Ibrahim Ali Suza was in June 2004 rewarded with a trip to Sweden and received the medals For Zealous and Devoted Service of the Realm as well as the North Star Medal for his contributions to the embassy during three wars. Ibrahim Ali Suza has since continued to guard the embassy and then had the help of a couple of security guards which the Iraqi authorities deployed. He is now retired but show up at the embassy now and then.

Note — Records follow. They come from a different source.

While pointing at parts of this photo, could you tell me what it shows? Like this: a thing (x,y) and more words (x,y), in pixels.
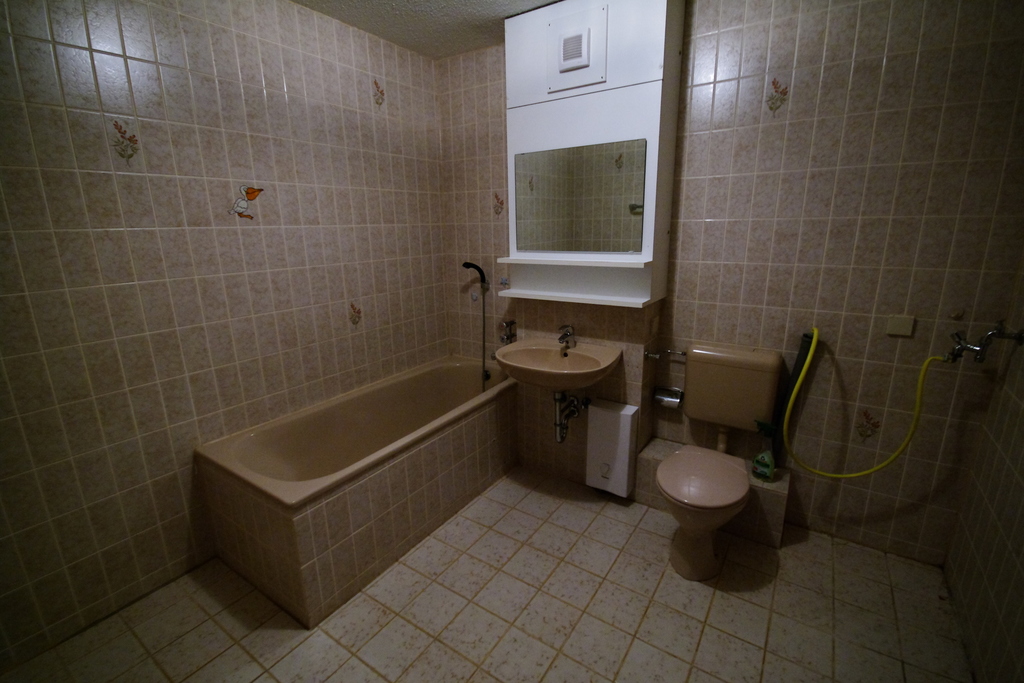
This image is taken in the bathroom (675,398) and here we can see a bathtub (479,477), sink (546,382), toilet (712,410) and there is a tap (965,350) with pipe (850,473). In the background (521,212), we can see a stand (546,212) and there is a wall (716,195). At the bottom (523,626), there is floor (576,618).
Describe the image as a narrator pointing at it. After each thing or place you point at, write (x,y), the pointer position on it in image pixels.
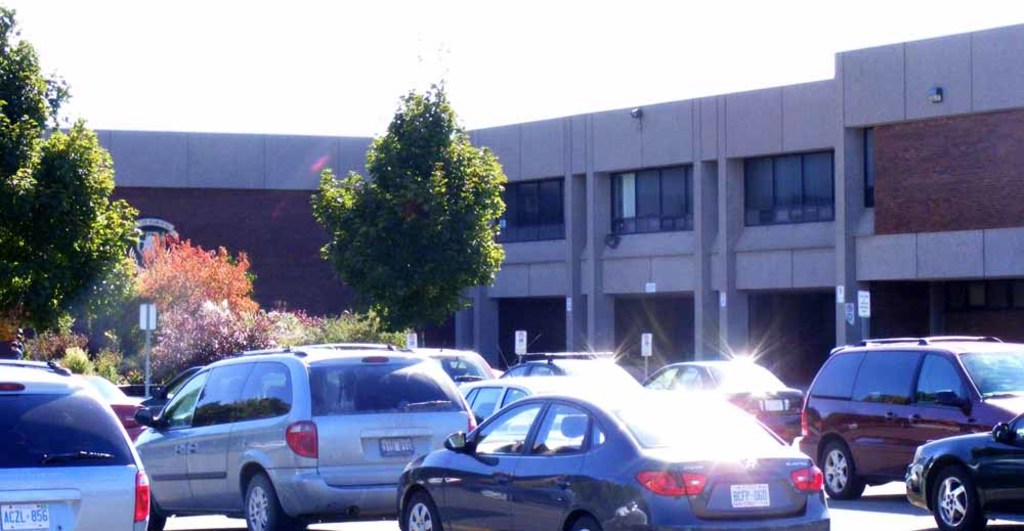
These are the cars (550,465) parked in a parking lot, on the left side (54,179) there are trees (77,322) and on the right side (847,210) it's a building (774,235).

In September 2004, an Iraq Office was established in Amman, Jordan, as an interim solution because of the security situation in Baghdad as a result of the Iraq War. The embassy chancellery in Baghdad was closed in May 2005. In 2009, the Swedish embassy was again staffed with ambassador Niclas Trouvé as ambassador which has during the Iraq War been based in Amman.

===New embassy===
A new embassy was opened on 1 July 2009. It was inaugurated on 24 February 2010 by Swedish foreign minister Carl Bildt, Iraqi foreign minister Hoshyar Zebari and ambassador Niclas Trouvé before a crowd of 150 specially invited guests. The new embassy complex comprises three buildings and an extensive security area around. In addition to the new embassy and residence outside the International Zone (IZ), a small Swedish embassy offices opened up inside the IZ during construction. This was to serve as a fulcrum during construction and then used as a branch of the embassy to enable it to operate outside as well as inside the IZ when required. The embassy was moderately damaged in the August 2009 Baghdad bombings. The embassy is located about 500 meters from where one of the attacks took place. No member of the embassy staff were injured. The embassy building was shaken again during the 20 March 2012 Iraq attacks. This time the building wasn't damaged.

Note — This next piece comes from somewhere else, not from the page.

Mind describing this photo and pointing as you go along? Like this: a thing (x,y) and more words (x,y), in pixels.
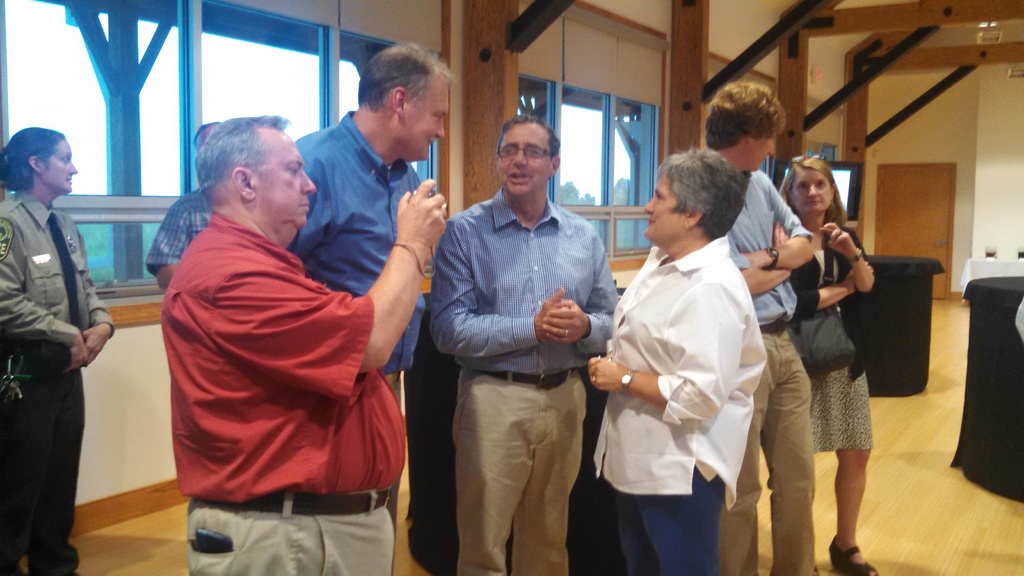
In this image, we can see a group of people (543,389) are standing on the wooden floor (931,533). Here we can see a person (441,218) is holding some object (434,188). Background (921,146) we can see a wall (911,156), glass windows (615,212), screen (853,186), door (913,214). Right side of the image (865,339), some tables (877,301) covered with cloth (975,312). Through the glass windows (565,206), we can see the outside view. Here there are few trees (590,203) and sky (597,191) we can see.
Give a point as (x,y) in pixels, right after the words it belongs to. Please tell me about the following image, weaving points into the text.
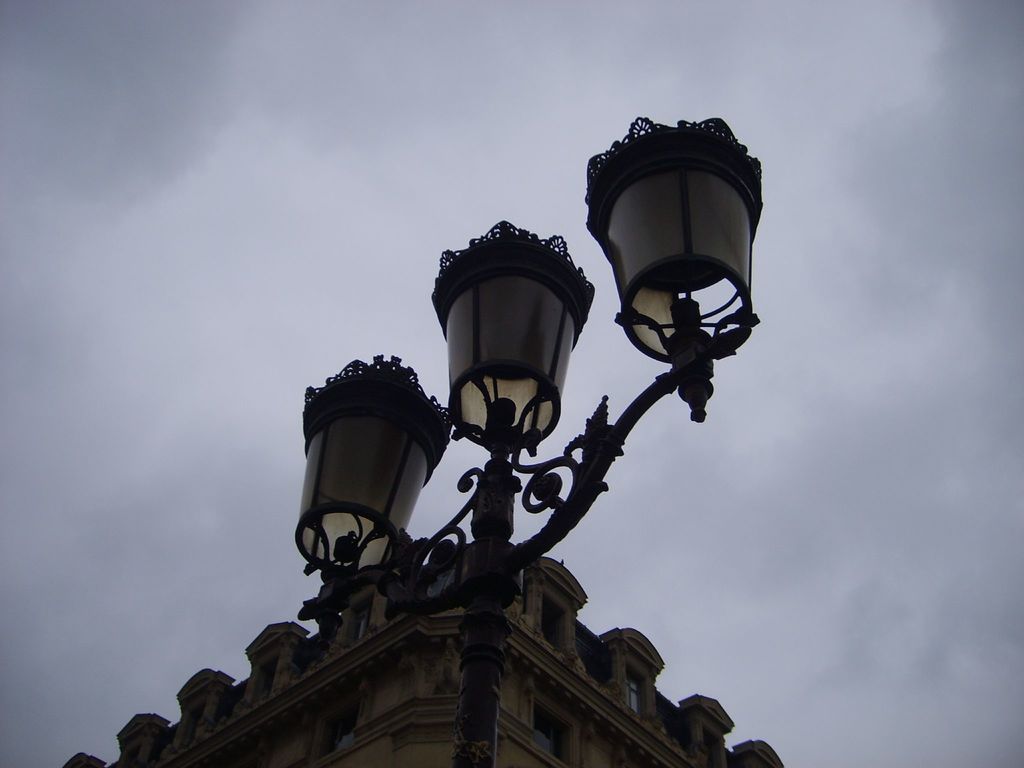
In the picture we can see an upper part of the building (454,697) and near to it, we can see a pole (441,607) with three lamps (370,460) to it and in the background (21,157) we can see a sky (586,381) with clouds (949,637).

===2023 breaches of the embassy===
On 29 June 2023, a group of protestors breached the embassy's perimeter. Protestors had taken to the streets on the orders of Muqtada al-Sadr. The previous day, a Quran had been burned during a protest in Stockholm.

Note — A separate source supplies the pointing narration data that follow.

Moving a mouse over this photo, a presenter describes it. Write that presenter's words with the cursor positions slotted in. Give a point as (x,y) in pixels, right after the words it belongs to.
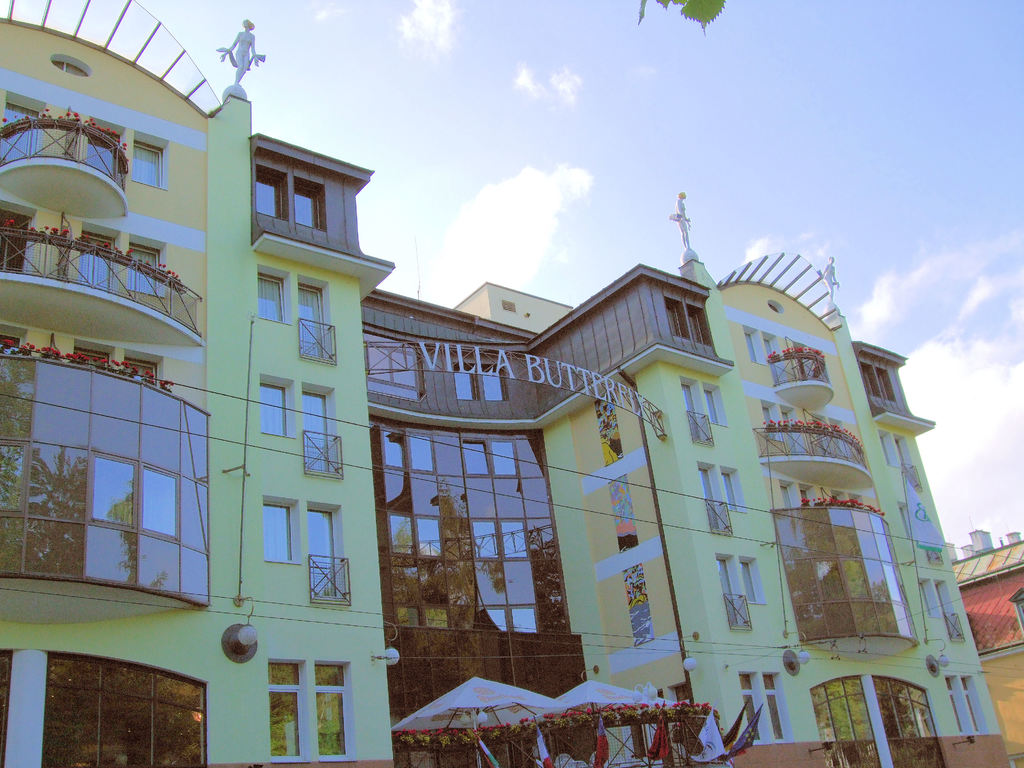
In the center of the image (418,396) there is building (482,650). At the bottom of the image (537,710) we can see tents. In the background (560,96) we can see sky (568,167) and clouds (466,224).
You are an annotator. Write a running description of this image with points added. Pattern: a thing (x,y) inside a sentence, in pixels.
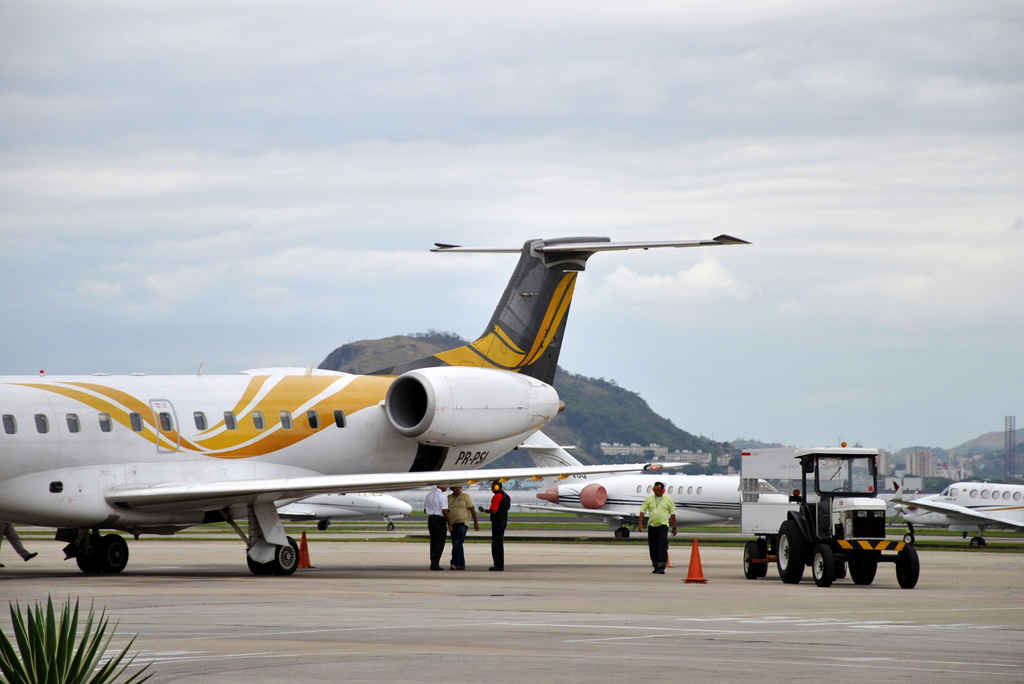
In this image I can see fleets of aircrafts (467,398) on the ground (689,603), truck (836,541) and five persons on the road (620,559). In the background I can see trees (657,420), mountains (610,395). On the top (394,156) I can see the sky (394,127). This image is taken during a day on the ground (935,558).
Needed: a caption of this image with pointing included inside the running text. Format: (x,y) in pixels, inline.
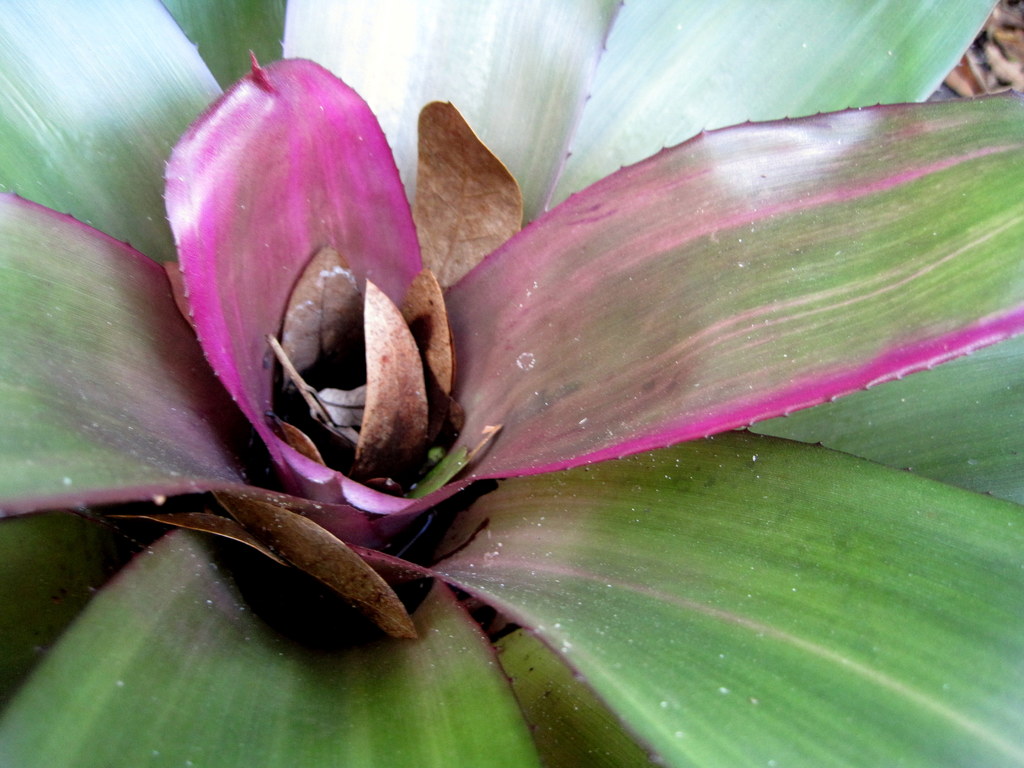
In this image we can see a bromeliad plant (524,309), and at the right corner of the image (997,75) there might be some leaves (980,62) on the ground (986,47).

On 20 July 2023 around 02:00 Arabia Standard Time (23:00 UTC, 19 July), the embassy was stormed by hundreds of protestors after police in Stockholm granted a permit for a demonstration there that is expected to feature another burning of a Quran. Fire and black smoke was seen coming from the embassy building. By dawn, Iraqi security forces and firefighters were inside the building. Iraq's foreign ministry issued a statement saying that they condemned the incident and that security forces had been instructed to investigate the incident swiftly. Swedish Minister for Foreign Affairs Tobias Billström stated that the embassy's staff was safe, though he also said that Iraq had failed in its responsibility under the Vienna Convention on Diplomatic Relations to protect the embassy. The convention's article 22 states in part that the host country "is under a special duty to [...] protect the premises of the mission against any intrusion or damage". The attack on the embassy was also condemned by the United States, Japan, Australia, the United Kingdom, and the European Union, with the U.S. calling Iraq's failure to protect the embassy "unacceptable".

Sweden's ambassador to Iraq was expelled from the country as a result of the diplomatic dispute. Iraq also recalled its chargé d'affaires from Sweden.

==Staff and tasks==

===Tasks===
The Swedish embassy carries out the following operations:
- Monitoring and reporting on the political, social and economic developments in Iraq.
- Reporting on migration and human rights.
- Processing of consular and legal matters in Iraq.
- In collaboration with the Swedish International Development Cooperation Agency (SIDA) and NGOs support the implementation of the government's country strategy for development cooperation with Iraq.
- Strengthening economic relations with Iran and support Swedish companies operating in Iraq.